So einig sich in Deutschland Behörden, Regierung und Wirtschaft sind, was die Verurteilung des russischen Angriffs auf die Ukraine anbelangt, so uneinig sind sie sich über die Konsequenzen: Bei der Verfolgung der Oligarchen, die auf der Sanktionsliste des Westens stehen, herrscht Kompetenzwirrwarr. Und die deutschen Unternehmen dürfen machen, was sie wollen. Eine einheitliche Linie, wie sie mit ihrem Russland-Geschäft umgehen, gibt es nicht.

Die Zuständigkeit für die Sanktionen gegen Oligarchen schieben die Verantwortlichen hin und her. Auf die Frage, ob in Deutschland bereits Vermögenswerte eingefroren oder beschlagnahmt wurden, gibt es keine Auskunft. Das immer wieder als Erstes genannte, von Robert Habeck (Grüne) geführte Wirtschaftsministerium teilt auf Anfrage mit: In der Bundesregierung, in den Ländern und den zuständigen Vollzugs- und Ermittlungsbehörden gebe es «etablierte Strukturen und Prozesse». Diese würden jetzt «zügig auf eine effektive und effiziente Umsetzung der Russland-Sanktionen ausgerichtet».

Teil dieser angeblich effizienten Umsetzung sind Bundesbank, Zoll, Polizei, Staatsanwaltschaft und das Bundesamt für Wirtschaft und Ausfuhrkontrolle (Bafa). Sie alle können aber nur loslegen, wenn Vermögenswerte sanktionierter Oligarchen in Deutschland überhaupt zu identifizieren sind. Die wahren Eigentümer von Flugzeugen, Luxusjachten oder Immobilien verstecken sich aber oft hinter komplizierten Unternehmenskonstruktionen.

Dazu kommt die Haltung der Unternehmen, die in Russland wirklich etwas zu verlieren haben: Der Grosshandelskonzern Metro hält genauso am Russland-Geschäft fest wie der Waschmittelriese Henkel. Der Chemiegigant Bayer bleibt in Russland genauso wie der Gipshersteller Knauf. Die Liste ist lang, die offizielle Begründung der Unternehmen zu ihrer Haltung kurz: Sie wollen russische Mitarbeiter und Kunden nicht im Stich lassen.
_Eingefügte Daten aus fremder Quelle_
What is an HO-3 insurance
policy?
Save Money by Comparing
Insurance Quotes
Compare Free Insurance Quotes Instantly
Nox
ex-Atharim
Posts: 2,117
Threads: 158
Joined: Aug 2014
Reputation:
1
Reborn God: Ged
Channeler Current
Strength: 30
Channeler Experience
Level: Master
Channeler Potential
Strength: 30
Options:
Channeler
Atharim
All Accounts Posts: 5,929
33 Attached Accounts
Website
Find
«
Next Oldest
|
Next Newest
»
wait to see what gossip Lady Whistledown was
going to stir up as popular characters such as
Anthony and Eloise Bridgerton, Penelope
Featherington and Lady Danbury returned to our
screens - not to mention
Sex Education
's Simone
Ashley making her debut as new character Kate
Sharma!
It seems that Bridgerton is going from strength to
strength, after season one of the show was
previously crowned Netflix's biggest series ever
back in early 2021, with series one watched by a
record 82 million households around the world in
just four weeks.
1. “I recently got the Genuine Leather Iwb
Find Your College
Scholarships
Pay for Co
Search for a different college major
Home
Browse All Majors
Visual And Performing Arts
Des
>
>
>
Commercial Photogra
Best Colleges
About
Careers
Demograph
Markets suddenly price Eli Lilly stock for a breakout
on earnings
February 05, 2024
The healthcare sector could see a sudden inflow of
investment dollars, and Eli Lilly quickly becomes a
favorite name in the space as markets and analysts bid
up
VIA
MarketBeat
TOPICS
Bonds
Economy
Schliesslich ist es auch Deutschland, das sich wegen seiner starken Abhängigkeit von russischen Energielieferungen sperrt, wirklich alle Finanzströme zu russischen Lieferanten zu stoppen. Unterm Strich bleibt damit der Eindruck: Das grösste Land der EU stellt in Sachen Sanktionen gegen Russland auch das grösste Leck der EU dar.